Going back to my trail of thought, because I didn’t carry on drawing human figures, I did not improve on it. In art school, I would pass onto my best friend any illustration that involved people like storyboarding. Now that I am drawing again, I find myself so absorbed in getting the likeness of my human reference that it frustrates me when the eyes are a little lopsided or the nose askew. Don’t even start with the hands and feet. It turns out that making them imperfect adds to the interest of the image—just like people.
In this series of women kings, I thought of an exercise on neon-lit female faces and self-restraint. I would concentrate my energy on their faces and heads but leave the clothing blank. While working on this, I realized that people tend to look more on people’s clothing and not really look at the person’s facial expressions—not to be philosophical, though. The real task is to drastically control myself from adding more. Removing the intricate details of fine clothing without suggesting nudity allowed me to focus on their gazes, their contemplative thoughts and the dramatic effect of the light that hits them. It was refreshing and a compromise between realism and abstraction.
But where does this desire for control and perfection come from? My husband, a German, told me that I am quite German in some ways. "You like things in order," he said. But look into my closet! I am also highly analytical especially when it comes to emotions and human existence. When a topic interests me, I focus and dig really deep into it. Is it because I want a strong foundation to whatever end result I aim to achieve? It's the same with starting an art project. Long hours and even days are spent on research and brainstorming that it becomes borderline procrastination. And then boom! A few hours are spent on the drawing table and the artwork is finished—in most cases. Having control over my habits isn't so bad when I get the job done.
You like things in order.
Because of my realism tendencies I dislike painting every bit of foliage. In contrast, I like dabbing paint carelessly to create the illusion of lushness. To rebel against my need of control, I created candy trees. It was liberating.

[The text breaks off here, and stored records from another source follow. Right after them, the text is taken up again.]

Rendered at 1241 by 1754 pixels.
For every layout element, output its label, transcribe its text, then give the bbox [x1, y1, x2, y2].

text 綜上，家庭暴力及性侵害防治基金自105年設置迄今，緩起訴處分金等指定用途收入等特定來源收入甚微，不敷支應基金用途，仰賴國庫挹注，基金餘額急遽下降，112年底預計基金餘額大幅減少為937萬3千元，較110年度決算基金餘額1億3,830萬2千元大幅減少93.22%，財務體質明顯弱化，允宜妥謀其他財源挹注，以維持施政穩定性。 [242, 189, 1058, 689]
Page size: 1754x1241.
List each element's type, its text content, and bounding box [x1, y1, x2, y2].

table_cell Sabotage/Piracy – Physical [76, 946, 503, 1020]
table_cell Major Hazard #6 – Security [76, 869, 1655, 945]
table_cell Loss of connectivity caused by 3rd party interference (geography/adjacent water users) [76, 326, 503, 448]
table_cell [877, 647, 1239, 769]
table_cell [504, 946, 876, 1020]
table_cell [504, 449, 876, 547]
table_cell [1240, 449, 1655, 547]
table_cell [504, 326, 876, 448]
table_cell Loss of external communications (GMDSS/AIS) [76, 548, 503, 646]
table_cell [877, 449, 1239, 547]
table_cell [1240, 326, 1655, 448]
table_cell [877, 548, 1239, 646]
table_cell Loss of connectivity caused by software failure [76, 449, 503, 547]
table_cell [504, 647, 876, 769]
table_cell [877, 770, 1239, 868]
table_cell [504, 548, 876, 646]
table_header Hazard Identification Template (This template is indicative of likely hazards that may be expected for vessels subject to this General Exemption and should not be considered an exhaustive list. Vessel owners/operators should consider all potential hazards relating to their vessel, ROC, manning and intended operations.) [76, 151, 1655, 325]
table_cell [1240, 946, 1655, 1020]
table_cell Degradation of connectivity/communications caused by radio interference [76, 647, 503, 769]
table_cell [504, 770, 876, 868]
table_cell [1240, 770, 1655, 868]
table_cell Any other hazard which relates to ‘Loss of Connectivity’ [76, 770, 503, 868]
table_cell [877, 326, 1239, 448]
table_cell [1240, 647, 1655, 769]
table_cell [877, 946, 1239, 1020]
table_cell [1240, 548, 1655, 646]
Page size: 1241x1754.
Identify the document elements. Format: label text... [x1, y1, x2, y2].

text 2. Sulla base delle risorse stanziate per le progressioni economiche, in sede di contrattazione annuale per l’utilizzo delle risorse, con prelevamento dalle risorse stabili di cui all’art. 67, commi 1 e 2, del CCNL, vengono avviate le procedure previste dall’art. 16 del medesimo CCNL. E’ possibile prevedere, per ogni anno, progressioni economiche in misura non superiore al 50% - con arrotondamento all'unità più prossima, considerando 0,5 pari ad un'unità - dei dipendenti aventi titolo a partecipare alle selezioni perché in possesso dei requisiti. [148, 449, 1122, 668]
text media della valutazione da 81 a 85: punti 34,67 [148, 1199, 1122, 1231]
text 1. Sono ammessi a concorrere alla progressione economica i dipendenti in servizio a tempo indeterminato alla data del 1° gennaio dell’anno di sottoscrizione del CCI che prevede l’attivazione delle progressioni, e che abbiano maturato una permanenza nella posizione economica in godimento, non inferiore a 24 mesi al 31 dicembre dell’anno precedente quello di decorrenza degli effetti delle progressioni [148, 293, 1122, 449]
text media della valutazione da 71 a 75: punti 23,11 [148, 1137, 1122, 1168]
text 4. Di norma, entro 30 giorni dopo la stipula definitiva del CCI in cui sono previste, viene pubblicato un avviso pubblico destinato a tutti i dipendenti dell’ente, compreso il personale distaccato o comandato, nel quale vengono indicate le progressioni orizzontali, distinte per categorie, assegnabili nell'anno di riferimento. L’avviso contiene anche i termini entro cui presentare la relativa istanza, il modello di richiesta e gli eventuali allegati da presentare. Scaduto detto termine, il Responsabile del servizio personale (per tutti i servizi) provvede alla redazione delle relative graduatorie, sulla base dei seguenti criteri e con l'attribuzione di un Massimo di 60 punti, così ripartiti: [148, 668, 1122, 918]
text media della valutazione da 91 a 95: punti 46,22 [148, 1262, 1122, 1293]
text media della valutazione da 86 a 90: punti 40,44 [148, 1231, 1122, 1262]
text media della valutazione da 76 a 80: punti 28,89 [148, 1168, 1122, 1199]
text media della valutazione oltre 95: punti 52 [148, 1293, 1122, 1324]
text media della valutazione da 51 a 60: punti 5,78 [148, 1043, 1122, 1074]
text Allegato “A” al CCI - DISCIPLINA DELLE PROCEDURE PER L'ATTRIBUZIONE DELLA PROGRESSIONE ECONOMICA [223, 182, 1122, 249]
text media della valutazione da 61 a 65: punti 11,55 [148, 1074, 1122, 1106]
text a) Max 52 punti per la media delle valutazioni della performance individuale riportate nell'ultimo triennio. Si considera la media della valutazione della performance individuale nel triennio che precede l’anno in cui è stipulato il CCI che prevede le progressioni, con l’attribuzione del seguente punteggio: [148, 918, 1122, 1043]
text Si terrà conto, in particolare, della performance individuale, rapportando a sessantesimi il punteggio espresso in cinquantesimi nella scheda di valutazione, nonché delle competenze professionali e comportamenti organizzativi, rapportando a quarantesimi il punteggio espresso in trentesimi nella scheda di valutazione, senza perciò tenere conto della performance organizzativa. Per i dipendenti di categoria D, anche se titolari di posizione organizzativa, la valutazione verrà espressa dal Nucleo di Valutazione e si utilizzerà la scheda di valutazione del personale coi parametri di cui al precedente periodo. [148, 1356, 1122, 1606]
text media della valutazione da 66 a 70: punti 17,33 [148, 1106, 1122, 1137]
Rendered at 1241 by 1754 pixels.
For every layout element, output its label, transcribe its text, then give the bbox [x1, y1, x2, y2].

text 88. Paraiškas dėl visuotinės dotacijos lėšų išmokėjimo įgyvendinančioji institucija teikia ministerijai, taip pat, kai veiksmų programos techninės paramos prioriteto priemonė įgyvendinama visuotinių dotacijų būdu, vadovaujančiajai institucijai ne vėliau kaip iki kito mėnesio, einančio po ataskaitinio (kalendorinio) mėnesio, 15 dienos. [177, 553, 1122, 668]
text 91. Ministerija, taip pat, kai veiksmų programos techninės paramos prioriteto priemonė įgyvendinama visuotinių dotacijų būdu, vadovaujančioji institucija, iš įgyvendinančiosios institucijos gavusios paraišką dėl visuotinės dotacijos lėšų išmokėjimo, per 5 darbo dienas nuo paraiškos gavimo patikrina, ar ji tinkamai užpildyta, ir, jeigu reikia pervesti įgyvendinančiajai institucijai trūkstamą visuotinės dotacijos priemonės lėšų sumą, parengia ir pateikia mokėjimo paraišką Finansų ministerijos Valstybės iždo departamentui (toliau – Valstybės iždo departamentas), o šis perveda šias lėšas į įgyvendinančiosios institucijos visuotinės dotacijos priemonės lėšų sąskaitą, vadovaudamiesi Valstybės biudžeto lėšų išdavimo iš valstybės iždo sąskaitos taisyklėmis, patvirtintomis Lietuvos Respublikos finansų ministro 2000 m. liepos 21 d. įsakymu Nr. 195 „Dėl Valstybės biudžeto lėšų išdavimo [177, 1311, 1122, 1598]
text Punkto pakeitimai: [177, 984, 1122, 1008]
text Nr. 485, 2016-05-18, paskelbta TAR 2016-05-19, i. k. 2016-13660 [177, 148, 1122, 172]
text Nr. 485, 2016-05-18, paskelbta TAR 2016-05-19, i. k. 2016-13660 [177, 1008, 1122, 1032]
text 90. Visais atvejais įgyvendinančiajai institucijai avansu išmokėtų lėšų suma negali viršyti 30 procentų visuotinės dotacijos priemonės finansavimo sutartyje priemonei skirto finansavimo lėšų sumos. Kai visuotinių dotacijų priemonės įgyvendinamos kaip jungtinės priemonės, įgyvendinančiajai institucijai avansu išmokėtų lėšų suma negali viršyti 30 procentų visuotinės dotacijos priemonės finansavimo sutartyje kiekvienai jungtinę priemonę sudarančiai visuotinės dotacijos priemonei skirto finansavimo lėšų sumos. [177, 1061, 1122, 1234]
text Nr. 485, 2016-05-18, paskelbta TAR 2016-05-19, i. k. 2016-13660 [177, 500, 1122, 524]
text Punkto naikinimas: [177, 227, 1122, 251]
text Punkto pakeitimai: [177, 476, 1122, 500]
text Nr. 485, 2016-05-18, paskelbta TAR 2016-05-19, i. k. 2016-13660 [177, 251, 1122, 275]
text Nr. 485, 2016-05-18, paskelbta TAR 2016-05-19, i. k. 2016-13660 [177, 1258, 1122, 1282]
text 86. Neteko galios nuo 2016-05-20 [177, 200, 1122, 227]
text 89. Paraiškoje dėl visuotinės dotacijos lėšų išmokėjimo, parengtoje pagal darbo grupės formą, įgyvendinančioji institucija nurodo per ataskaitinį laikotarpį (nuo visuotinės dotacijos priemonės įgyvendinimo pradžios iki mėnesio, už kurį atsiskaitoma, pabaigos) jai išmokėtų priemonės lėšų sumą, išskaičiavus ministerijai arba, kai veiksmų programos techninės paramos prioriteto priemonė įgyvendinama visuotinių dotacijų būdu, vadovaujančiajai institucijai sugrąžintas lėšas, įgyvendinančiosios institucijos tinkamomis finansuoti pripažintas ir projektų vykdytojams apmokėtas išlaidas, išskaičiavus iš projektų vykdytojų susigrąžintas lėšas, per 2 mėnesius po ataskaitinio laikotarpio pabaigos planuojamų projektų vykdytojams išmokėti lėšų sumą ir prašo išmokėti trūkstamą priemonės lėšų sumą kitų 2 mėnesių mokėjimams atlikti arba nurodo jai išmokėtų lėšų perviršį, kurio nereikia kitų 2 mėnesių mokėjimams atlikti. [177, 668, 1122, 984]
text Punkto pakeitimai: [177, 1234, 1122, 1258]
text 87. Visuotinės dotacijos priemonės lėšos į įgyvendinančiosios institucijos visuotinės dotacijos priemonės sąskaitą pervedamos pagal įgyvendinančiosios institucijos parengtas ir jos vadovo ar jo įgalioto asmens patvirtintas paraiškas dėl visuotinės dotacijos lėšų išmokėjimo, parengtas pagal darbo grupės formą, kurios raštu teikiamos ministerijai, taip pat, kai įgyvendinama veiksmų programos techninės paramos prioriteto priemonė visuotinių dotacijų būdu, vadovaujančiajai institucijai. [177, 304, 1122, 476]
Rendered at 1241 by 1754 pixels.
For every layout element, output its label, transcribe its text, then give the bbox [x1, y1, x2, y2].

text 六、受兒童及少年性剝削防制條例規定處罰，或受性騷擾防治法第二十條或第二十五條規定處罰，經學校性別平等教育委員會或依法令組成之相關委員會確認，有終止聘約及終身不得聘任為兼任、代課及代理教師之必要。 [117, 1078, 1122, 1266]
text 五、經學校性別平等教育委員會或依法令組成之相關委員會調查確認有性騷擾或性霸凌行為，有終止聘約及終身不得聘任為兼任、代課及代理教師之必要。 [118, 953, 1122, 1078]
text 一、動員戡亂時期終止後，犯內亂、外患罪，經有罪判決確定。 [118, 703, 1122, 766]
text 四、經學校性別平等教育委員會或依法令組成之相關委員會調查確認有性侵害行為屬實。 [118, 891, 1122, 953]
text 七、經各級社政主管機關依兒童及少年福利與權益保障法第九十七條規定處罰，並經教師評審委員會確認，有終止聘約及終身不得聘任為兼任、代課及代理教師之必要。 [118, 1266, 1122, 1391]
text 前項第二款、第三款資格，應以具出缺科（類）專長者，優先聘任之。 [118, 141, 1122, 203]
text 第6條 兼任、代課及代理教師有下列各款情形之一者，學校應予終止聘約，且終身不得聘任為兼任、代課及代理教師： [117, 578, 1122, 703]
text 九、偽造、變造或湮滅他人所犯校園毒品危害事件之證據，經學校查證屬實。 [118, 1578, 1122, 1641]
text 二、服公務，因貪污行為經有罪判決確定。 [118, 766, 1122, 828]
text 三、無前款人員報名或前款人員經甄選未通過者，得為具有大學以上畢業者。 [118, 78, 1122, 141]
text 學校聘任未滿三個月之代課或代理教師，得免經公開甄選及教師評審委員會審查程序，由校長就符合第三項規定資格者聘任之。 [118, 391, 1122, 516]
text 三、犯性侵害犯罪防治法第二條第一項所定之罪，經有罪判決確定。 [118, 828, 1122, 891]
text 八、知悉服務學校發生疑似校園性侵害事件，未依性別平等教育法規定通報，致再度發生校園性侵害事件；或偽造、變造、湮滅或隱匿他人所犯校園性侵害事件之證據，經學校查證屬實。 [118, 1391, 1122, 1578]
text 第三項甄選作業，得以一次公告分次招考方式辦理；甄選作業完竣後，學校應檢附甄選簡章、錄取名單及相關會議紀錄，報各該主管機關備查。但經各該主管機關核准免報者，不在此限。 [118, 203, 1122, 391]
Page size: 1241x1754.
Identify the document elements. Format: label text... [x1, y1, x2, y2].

I suppose there is no grey area between realism and abstraction in my case. My personality greatly translates into my work and art. If I want to stare in space with blank thoughts, I do just that. If I want to study, I am a complete geek. There is only black and white. The only common denominator is that I do everything whole heartedly. However I am learning to compromise: choosing an element or two on the piece that will be realistically rendered and the rest would be stylized. I'm completely reconciled with that approach for now and then I will push further.